START DATA SECTION

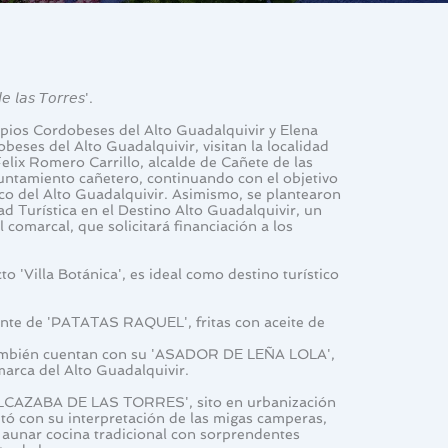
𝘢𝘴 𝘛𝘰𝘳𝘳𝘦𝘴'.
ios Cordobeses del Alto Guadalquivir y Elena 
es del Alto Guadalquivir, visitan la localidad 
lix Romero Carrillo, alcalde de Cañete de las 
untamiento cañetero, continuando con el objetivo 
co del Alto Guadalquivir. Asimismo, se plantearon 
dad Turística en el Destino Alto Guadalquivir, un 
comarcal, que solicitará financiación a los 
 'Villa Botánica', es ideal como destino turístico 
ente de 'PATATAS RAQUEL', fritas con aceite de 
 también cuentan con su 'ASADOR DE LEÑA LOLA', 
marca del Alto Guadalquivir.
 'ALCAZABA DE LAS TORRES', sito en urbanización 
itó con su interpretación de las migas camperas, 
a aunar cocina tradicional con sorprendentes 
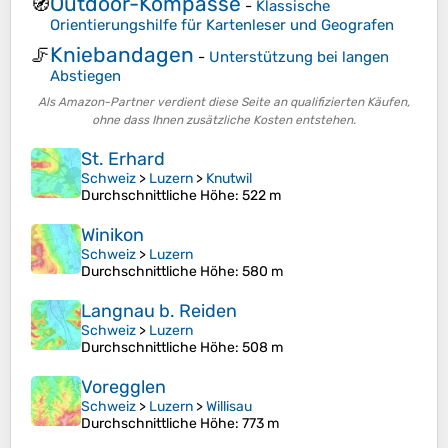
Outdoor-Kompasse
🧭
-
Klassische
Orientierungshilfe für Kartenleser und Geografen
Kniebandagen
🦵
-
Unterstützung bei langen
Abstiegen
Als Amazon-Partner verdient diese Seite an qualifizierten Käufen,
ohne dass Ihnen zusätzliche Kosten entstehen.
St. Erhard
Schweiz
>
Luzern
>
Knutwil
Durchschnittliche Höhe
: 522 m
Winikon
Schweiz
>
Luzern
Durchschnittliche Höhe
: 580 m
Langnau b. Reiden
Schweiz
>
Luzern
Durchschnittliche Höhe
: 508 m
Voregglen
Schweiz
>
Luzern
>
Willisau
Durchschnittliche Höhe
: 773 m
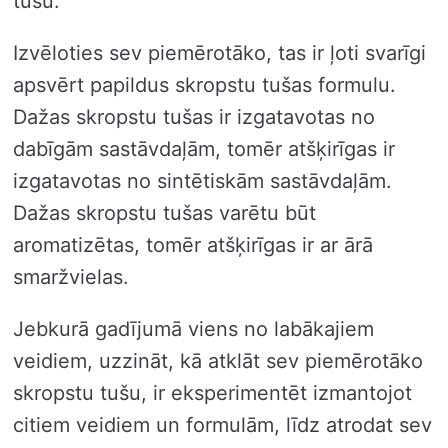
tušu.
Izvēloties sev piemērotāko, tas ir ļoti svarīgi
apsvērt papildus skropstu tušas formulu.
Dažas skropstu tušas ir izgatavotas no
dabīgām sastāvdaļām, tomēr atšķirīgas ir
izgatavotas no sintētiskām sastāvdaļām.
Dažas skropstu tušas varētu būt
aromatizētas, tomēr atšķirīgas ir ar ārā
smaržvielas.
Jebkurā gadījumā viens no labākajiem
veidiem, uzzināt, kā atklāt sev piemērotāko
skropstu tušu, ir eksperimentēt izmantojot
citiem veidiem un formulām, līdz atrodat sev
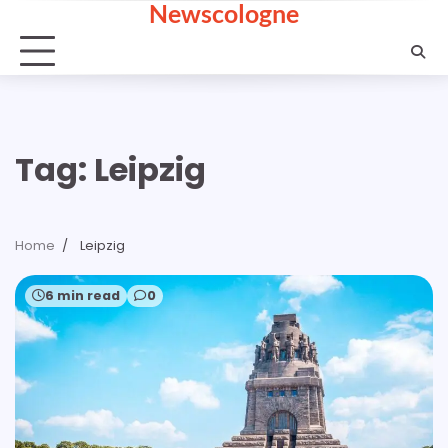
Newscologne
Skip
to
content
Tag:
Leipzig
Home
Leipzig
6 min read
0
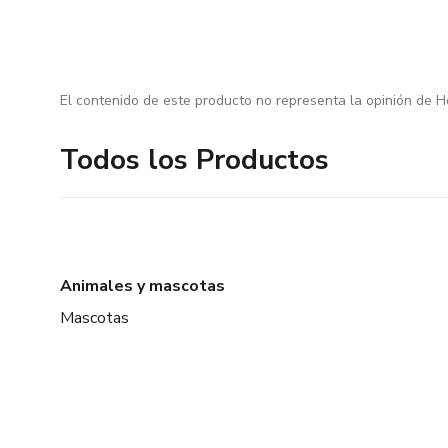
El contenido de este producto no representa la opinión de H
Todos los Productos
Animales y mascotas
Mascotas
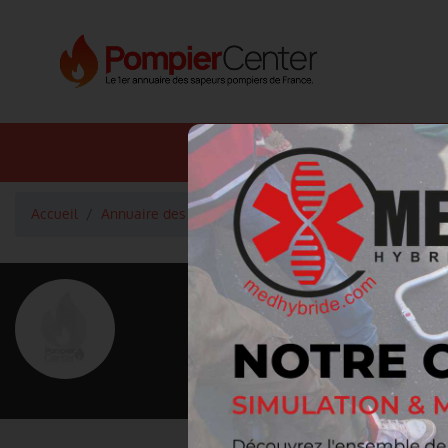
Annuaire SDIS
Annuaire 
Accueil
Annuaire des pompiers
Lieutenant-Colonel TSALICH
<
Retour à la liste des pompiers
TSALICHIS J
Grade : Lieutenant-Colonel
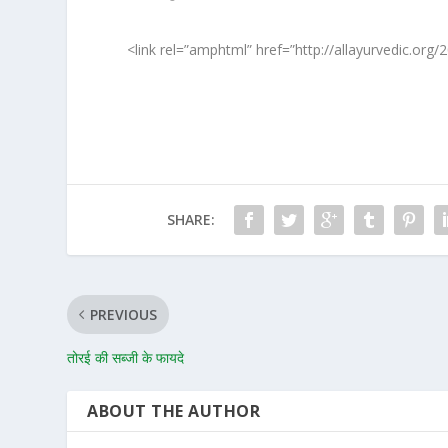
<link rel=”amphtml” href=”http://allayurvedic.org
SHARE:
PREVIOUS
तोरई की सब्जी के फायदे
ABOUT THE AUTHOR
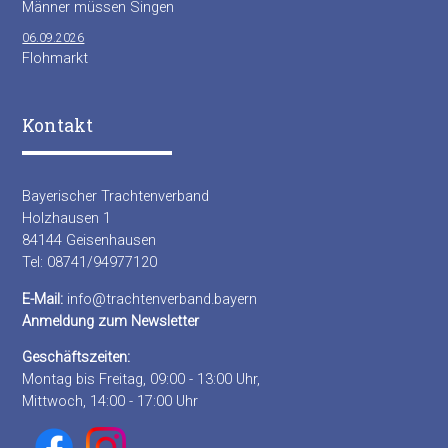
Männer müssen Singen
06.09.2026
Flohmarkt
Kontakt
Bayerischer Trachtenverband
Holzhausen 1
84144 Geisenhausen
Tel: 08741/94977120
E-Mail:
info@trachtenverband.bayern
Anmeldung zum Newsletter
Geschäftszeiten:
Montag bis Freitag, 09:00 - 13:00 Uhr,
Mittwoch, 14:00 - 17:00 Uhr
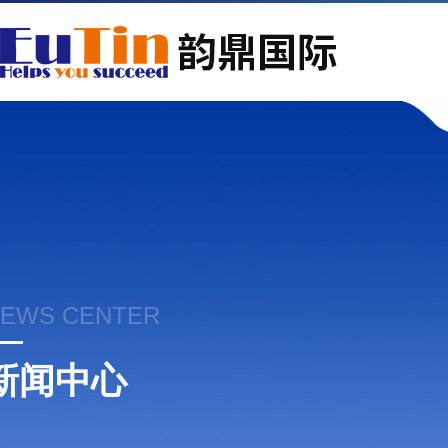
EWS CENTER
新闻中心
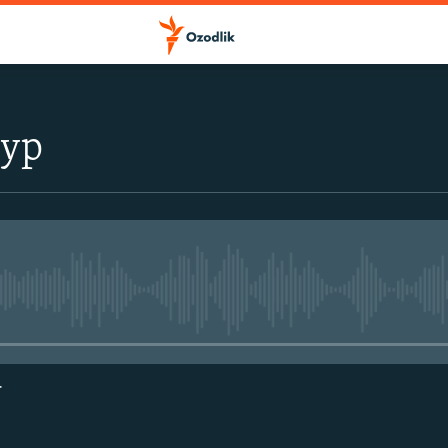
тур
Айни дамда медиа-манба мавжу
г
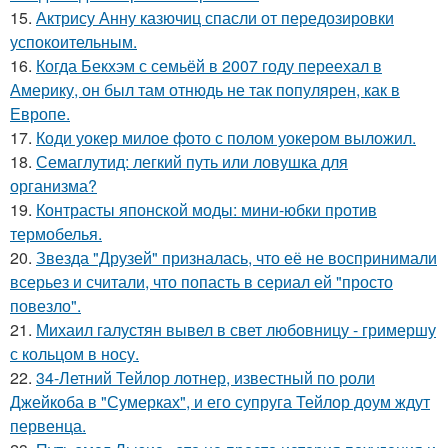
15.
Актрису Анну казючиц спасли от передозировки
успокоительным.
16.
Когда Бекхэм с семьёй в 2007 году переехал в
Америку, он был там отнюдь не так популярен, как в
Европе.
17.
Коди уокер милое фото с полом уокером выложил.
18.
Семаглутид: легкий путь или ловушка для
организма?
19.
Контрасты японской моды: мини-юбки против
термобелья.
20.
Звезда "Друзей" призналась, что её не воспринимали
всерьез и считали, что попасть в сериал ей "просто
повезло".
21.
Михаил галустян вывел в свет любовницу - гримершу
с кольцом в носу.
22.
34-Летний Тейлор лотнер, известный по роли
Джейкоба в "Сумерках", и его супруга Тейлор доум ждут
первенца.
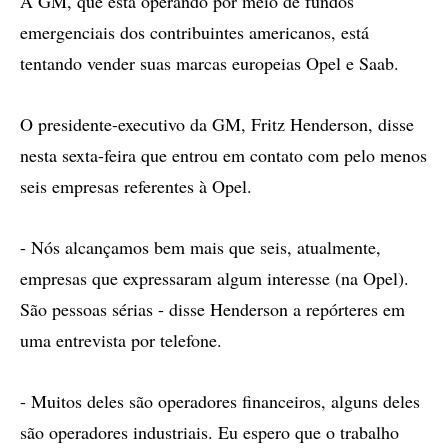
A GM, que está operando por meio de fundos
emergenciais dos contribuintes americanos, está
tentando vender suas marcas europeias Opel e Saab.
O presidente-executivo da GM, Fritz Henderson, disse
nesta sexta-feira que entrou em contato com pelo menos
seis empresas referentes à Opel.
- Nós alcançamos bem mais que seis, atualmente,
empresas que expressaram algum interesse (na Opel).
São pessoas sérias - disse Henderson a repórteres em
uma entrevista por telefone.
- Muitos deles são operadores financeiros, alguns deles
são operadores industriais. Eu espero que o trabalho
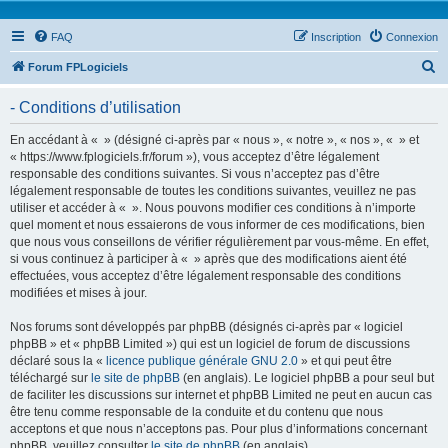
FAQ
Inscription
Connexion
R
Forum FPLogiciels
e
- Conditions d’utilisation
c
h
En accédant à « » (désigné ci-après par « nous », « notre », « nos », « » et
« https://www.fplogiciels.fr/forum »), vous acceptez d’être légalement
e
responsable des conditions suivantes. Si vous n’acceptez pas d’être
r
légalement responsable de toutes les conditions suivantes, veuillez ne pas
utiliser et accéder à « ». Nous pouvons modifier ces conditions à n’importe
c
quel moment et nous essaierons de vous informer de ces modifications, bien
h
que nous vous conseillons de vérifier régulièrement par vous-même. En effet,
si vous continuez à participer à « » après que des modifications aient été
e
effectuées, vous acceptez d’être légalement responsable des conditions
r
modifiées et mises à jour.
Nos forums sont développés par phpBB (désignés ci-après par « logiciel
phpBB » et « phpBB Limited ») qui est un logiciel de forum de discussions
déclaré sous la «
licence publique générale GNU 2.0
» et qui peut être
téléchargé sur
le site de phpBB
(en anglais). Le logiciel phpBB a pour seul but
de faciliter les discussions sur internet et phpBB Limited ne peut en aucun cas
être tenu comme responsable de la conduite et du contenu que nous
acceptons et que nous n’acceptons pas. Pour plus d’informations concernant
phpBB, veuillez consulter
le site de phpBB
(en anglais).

END DATA SECTION

## PROBLEM STATEMENT
What are the lines above, starting at the one with "- Conditions d’utilisation" and ending at the one with "légalement responsable de toutes"? Give them again exactly, and only them.

## FINISHED TASK
- Conditions d’utilisation
c
h
En accédant à « » (désigné ci-après par « nous », « notre », « nos », « » et
« https://www.fplogiciels.fr/forum »), vous acceptez d’être légalement
e
responsable des conditions suivantes. Si vous n’acceptez pas d’être
r
légalement responsable de toutes les conditions suivantes, veuillez ne pas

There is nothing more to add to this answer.